Records from a data source:
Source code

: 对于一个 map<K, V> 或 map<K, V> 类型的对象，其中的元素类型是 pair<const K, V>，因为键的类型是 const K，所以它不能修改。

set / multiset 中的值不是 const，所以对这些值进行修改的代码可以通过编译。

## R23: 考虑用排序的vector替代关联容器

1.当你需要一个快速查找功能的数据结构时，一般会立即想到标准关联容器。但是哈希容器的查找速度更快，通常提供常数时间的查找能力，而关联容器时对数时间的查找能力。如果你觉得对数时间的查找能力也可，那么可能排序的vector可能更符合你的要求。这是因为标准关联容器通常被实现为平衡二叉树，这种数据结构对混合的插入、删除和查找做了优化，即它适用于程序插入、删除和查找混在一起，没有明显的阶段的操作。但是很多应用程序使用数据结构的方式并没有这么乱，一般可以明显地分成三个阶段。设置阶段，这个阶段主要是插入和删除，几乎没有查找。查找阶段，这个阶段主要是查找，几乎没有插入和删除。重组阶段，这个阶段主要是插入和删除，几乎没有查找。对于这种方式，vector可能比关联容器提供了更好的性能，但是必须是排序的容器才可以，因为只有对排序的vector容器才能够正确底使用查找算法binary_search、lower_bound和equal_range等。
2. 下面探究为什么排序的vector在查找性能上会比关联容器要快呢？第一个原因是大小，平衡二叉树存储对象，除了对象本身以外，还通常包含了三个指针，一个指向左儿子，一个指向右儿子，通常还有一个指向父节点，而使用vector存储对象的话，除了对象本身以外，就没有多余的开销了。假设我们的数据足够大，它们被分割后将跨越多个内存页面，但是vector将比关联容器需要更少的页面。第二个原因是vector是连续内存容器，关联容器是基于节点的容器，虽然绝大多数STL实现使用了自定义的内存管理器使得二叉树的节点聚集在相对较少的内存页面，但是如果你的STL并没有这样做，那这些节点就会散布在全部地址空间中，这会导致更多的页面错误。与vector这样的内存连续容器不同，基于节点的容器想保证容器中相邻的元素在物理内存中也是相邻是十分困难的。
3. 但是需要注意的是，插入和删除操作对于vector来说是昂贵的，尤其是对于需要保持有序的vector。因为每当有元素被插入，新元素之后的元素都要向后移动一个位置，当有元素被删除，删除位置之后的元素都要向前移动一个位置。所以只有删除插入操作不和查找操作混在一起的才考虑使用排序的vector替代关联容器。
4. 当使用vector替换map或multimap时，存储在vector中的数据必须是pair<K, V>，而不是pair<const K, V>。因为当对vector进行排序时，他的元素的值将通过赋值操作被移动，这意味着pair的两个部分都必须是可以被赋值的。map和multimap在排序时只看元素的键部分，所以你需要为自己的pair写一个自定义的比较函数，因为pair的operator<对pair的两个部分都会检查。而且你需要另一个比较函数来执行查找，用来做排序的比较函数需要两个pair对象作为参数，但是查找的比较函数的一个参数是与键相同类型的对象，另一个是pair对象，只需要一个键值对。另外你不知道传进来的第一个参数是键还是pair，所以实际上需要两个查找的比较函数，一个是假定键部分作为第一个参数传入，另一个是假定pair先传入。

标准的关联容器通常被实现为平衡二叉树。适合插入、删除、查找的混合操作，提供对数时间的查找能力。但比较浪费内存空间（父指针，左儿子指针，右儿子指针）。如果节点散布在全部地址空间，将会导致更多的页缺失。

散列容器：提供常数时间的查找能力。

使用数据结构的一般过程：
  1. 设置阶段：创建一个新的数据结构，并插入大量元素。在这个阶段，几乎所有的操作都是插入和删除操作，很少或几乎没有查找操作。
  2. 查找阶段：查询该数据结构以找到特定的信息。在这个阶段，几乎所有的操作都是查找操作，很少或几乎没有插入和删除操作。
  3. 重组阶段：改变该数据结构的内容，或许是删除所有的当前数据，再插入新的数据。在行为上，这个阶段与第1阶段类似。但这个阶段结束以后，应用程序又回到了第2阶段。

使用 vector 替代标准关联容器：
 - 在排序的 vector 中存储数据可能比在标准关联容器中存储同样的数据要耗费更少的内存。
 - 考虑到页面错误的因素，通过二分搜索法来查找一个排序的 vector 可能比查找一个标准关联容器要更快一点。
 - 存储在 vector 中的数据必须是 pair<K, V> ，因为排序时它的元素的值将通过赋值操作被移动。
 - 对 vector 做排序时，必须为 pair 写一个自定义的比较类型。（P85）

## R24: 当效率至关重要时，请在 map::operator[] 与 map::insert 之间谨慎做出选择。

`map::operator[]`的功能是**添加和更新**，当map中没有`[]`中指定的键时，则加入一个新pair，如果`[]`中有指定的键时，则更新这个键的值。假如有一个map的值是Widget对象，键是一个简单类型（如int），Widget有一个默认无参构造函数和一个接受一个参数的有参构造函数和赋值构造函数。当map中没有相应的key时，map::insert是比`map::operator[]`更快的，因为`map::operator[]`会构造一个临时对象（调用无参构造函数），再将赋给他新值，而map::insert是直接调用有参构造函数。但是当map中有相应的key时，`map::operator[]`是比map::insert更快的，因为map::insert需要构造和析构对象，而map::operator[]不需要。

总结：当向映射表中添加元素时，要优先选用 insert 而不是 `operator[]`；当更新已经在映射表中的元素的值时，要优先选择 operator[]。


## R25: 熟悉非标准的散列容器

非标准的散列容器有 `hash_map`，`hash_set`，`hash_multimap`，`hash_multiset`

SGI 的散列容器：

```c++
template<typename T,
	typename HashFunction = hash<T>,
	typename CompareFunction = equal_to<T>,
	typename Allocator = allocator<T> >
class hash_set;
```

- [The task]:
Nothing but the lines from the one with "## R24: 当效率至关重要时，请在" through the last line of the entries should be repeated, and those exactly.

- [Written solution]:
## R24: 当效率至关重要时，请在 map::operator[] 与 map::insert 之间谨慎做出选择。

`map::operator[]`的功能是**添加和更新**，当map中没有`[]`中指定的键时，则加入一个新pair，如果`[]`中有指定的键时，则更新这个键的值。假如有一个map的值是Widget对象，键是一个简单类型（如int），Widget有一个默认无参构造函数和一个接受一个参数的有参构造函数和赋值构造函数。当map中没有相应的key时，map::insert是比`map::operator[]`更快的，因为`map::operator[]`会构造一个临时对象（调用无参构造函数），再将赋给他新值，而map::insert是直接调用有参构造函数。但是当map中有相应的key时，`map::operator[]`是比map::insert更快的，因为map::insert需要构造和析构对象，而map::operator[]不需要。

总结：当向映射表中添加元素时，要优先选用 insert 而不是 `operator[]`；当更新已经在映射表中的元素的值时，要优先选择 operator[]。


## R25: 熟悉非标准的散列容器

非标准的散列容器有 `hash_map`，`hash_set`，`hash_multimap`，`hash_multiset`

SGI 的散列容器：

```c++
template<typename T,
	typename HashFunction = hash<T>,
	typename CompareFunction = equal_to<T>,
	typename Allocator = allocator<T> >
class hash_set;
```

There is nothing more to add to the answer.